*** Opening Passage shown ***

Vulnerability is an important criterion to assess the ethical justification of the inclusion of participants in research trials. Currently, vulnerability is often understood as an attribute inherent to a participant by nature of a diagnosed condition. Accordingly, a common ethical concern relates to the participants decisionmaking capacity and ability to provide free and informed consent. We propose an expanded view of vulnerability that moves beyond a focus on consent and the intrinsic attributes of participants. We offer specific suggestions for how relational aspects and the dynamic features of vulnerability could be more fully captured in current discussions and research practices.

Deep brain stimulation, personal identity and policy

A range of implantable brain-interfacing devices (IBIDs) is currently in use and development for the treatment of movement disorders and disorders of mood, behaviour and thought. These include cochlear implants, deep brain stimulation (DBS), prosthetic limbs, and optogenetic interventions (the combined use of genetics and optics to control individual cells). While implantable non-brain devices, such as implantable cardioverter defibrillators, began receiving US Food and Drug Administration approval in 1980, the development of IBIDs is recent, with the approval of DBS for Parkinsons disease in 1997. The expansion in use of IBIDs from neurological to psychiatric conditions is even more recent, with current trials underway for a range of disorders including depression, OCD, addiction, Alzheimers disease and Tourettes syndrome. Emerging applications of existing IBIDs and new devices in development differ from currently approved devices and applications in two potentially crucial ways: 1) They target conditions traditionally seen as psychiatric; and/or 2) They target and modify functions or traits tied closely to agency, personal identity and personhood. As such, understanding patients’ and caregivers’ conceptions of personal identity in the context of disease and treatment is important not only for the informed consent process, but also for questions of public policy.

*** Closing Passage shown ***

> **Aim of the exercise**
Please answer these from the passage above:
(a) What does the proposed expanded view of vulnerability move beyond?
(b) In what year was DBS approved for Parkinson's disease?
(c) What two things does an optogenetic intervention combine?

*** Opening Source information ***

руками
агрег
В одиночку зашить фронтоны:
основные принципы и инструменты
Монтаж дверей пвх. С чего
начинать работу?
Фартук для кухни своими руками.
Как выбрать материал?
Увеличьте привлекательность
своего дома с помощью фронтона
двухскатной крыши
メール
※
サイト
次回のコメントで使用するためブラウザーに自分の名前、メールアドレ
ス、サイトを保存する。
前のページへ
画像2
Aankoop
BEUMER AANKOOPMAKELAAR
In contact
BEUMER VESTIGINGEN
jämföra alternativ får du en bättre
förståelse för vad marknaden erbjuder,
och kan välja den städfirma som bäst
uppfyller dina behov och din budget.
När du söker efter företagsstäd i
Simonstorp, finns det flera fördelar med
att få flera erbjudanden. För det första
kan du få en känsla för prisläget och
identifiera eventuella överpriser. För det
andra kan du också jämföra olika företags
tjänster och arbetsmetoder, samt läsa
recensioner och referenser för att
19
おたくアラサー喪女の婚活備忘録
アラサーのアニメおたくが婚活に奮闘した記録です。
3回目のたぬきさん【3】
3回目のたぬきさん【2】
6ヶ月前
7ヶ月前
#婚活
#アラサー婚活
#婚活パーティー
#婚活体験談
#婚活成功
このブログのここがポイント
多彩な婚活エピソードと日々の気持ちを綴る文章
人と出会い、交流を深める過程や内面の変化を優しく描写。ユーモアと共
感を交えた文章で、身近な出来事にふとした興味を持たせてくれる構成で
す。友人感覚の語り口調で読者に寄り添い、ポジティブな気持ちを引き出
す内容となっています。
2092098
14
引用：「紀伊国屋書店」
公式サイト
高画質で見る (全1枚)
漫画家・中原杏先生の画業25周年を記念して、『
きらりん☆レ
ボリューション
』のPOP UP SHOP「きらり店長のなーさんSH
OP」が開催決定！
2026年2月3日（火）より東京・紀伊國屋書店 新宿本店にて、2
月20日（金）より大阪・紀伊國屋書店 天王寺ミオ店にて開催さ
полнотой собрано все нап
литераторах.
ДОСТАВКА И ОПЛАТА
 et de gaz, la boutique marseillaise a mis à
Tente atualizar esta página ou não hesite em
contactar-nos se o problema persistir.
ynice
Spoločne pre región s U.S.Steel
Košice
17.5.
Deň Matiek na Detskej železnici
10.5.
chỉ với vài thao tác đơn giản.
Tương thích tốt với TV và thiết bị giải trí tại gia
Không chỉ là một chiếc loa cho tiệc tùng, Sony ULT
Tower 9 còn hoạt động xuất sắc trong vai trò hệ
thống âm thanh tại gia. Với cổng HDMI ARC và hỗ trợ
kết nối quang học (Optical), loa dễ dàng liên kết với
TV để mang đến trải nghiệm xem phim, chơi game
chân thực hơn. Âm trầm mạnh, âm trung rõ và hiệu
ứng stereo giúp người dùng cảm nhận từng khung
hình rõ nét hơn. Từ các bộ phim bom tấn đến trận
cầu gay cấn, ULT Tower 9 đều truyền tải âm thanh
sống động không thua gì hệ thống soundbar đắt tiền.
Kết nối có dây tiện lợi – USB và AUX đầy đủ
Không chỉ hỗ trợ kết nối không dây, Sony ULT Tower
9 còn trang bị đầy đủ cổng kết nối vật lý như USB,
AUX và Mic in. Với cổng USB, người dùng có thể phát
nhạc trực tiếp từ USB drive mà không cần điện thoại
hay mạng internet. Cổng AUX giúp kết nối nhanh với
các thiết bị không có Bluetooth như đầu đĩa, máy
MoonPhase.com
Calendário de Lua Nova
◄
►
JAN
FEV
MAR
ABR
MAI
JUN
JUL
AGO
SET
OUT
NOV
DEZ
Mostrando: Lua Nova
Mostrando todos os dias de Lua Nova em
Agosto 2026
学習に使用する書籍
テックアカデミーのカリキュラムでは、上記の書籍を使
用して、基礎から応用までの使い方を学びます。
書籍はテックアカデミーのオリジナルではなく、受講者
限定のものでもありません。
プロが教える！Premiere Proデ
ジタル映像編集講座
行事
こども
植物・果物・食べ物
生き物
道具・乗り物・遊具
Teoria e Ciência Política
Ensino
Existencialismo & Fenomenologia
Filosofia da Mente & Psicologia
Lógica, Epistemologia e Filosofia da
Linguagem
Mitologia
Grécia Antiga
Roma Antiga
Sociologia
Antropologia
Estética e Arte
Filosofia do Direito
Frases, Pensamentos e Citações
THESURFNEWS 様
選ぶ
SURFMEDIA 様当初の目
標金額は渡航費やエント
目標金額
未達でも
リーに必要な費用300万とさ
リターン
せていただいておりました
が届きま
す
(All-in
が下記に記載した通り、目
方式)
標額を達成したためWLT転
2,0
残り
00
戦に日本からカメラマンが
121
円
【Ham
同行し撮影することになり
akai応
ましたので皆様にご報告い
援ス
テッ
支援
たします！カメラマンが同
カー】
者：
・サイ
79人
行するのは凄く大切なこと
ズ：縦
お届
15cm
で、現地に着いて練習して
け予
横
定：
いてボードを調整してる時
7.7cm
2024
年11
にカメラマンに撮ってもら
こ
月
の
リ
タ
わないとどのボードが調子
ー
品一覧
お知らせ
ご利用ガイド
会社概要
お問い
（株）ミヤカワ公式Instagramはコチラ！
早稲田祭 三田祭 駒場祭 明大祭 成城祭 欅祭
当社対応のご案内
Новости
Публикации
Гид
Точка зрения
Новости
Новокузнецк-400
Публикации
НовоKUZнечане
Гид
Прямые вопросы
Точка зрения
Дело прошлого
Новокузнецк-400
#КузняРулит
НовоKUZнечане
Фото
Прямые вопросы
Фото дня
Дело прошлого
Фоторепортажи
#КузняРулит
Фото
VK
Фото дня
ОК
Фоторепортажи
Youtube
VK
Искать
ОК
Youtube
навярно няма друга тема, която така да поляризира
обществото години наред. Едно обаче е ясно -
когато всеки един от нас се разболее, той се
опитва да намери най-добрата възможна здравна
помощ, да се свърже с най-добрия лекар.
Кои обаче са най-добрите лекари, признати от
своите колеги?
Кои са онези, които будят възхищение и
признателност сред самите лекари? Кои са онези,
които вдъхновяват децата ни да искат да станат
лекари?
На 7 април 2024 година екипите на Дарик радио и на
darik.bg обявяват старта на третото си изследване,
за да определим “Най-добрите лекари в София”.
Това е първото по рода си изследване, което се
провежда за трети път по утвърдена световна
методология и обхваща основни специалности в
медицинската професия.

*** Closing Source information ***

> **Result**
(a) It moves beyond a focus on consent and the intrinsic attributes of participants.
(b) 1997.
(c) Genetics and optics.